PASSAGE TO READ —
The cache uses a stat-only fast path (mtime + size fingerprint) before
falling back to re-hashing the file contents, matching the behaviour of
Airflow's reference DAG processor.

## Backend

The crate uses [`ruff_python_parser`][ruff] (vendored as the
[`littrs-ruff-python-parser`][ruff-mirror] crates.io mirror, pinned
for reproducibility). It is the only backend, gated behind the
`parser-ruff` feature which is on by default. Set
`default-features = false` if you only need the codec-free types
in [`common`] and [`line_index`].

A second `rustpython-parser` backend was used as a parity-checking
companion during the originating Ferro `PoC` and removed before
publication: its transitive dependency closure pulls
LGPL-3.0-only crates (the `malachite-*` family) and unmaintained
Unicode crates, neither of which are appropriate for this
workspace's Apache-2.0-clean license profile.

## Status

| Aspect | Status |
|---|---|
| API stability | **alpha** (`v0.0.x` — breaking changes allowed at any release) |
| Use in production | Yes, in [FerroAir]https://github.com/youichi-uda/ferro-air |
| MSRV | rustc **1.88** |
| Coverage target | 80%+ line; current measured in CI |
| Async runtime | None (synchronous; the `ParseCache` uses `dashmap` for thread safety) |
| Test fixtures | Inline source strings only — no vendored Apache Airflow™ DAGs |

## Used in production by

- [**FerroAir**]https://github.com/youichi-uda/ferro-air — Apache
  Airflow-3-compatible orchestrator written in Rust. The static
  fast-path uses this crate (private at time of writing; will switch
  to `ferro-airflow-dag-parser` once published).

## Compatibility note

Apache Airflow™ is a registered trademark of the Apache Software
Foundation. This crate implements a static analyzer compatible with
the Airflow DAG Python API; it is not endorsed by, or affiliated
with, the ASF.

The identifier-validation rule (1–250 characters drawn from
`[a-zA-Z0-9_\-\.]`) is taken from Airflow's reference implementation
(`airflow.models.dag.DAG_ID_RE_VALID_CHARS`).

## Triage policy

See the workspace [`CONTRIBUTING.md`](../../CONTRIBUTING.md). In
short: security 48h, bugs (with a reproducer) 14 days best-effort,
features collected for the next minor.

## License

Apache-2.0. See [`LICENSE`](../../LICENSE).

Data records —
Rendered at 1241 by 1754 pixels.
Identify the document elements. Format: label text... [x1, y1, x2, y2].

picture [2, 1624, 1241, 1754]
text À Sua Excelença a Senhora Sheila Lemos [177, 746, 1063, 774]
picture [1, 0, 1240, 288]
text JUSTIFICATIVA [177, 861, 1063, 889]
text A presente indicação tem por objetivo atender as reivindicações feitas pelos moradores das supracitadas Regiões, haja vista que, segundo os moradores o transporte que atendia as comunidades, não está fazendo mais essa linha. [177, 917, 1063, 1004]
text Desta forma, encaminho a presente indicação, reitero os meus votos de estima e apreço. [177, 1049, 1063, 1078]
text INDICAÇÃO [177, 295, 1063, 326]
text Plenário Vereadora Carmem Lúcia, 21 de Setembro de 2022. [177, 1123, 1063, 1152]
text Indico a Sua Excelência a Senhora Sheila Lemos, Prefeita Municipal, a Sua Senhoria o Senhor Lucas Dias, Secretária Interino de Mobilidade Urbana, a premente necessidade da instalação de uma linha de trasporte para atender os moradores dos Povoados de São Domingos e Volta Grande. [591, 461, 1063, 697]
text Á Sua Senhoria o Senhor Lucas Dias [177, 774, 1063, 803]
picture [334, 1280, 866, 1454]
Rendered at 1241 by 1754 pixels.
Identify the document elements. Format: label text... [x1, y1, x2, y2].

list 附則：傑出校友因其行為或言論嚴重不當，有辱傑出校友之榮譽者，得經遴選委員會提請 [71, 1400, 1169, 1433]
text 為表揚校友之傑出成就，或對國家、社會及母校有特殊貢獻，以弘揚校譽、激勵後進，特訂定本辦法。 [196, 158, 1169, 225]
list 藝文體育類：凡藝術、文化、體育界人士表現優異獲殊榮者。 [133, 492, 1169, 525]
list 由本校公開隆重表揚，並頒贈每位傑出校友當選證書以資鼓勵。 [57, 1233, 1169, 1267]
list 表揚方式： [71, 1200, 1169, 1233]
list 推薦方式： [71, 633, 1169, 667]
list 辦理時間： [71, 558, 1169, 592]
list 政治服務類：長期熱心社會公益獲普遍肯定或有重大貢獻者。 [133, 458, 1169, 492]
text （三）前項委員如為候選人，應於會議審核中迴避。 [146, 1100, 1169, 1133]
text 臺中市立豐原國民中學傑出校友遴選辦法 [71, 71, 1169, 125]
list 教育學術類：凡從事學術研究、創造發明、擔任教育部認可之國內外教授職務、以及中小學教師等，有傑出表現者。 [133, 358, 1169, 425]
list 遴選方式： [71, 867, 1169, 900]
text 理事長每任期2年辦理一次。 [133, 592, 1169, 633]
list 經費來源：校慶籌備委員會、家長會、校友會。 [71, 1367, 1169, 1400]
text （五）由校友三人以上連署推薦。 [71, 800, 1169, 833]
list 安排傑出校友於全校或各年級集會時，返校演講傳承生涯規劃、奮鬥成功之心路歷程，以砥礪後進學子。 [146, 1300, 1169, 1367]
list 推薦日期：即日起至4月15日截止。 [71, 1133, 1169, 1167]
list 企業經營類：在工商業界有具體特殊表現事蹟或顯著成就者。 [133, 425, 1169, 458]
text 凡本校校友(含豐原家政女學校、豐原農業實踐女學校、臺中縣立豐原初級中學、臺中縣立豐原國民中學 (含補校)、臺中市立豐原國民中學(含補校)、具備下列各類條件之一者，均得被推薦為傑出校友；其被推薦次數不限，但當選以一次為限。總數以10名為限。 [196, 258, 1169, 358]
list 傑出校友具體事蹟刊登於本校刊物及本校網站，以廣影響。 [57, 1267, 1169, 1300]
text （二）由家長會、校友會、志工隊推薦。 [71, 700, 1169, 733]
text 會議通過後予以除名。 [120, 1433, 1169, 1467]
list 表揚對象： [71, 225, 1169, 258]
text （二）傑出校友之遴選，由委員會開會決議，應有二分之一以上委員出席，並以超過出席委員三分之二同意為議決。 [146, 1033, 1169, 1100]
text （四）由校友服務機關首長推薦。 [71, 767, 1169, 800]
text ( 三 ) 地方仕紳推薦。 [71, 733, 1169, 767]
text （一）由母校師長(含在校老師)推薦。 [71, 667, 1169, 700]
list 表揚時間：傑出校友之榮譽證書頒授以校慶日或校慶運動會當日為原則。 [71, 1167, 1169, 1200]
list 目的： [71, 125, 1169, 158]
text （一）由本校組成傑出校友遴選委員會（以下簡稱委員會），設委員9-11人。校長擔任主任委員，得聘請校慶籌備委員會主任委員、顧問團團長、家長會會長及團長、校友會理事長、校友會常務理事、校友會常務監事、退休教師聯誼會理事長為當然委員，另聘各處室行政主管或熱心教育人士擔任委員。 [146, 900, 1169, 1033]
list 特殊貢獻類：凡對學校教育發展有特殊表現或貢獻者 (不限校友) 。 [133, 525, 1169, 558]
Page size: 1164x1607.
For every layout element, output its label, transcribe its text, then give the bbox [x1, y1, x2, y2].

TASK INSTRUCTIONS —
**A.** List every aspect named in the Status table of the crate description.
**B.** Using the crate description, say whether each statement agrees with it, and quote the words that decide. (i) The `parser-ruff` feature is enabled by default. (ii) The `rustpython-parser` backend remains available as an optional second backend. (iii) The test fixtures include vendored Apache Airflow DAGs.
**C.** What triage time does the crate description give for security issues?
Rely only on the crate description for your answers.

ANSWER SET —
**A.** API stability, Use in production, MSRV, Coverage target, Async runtime, Test fixtures

**B.**
(i) Yes: "gated behind the `parser-ruff` feature which is on by default"
(ii) No: "removed before publication"
(iii) No: "Inline source strings only — no vendored Apache Airflow™ DAGs"

**C.** 48h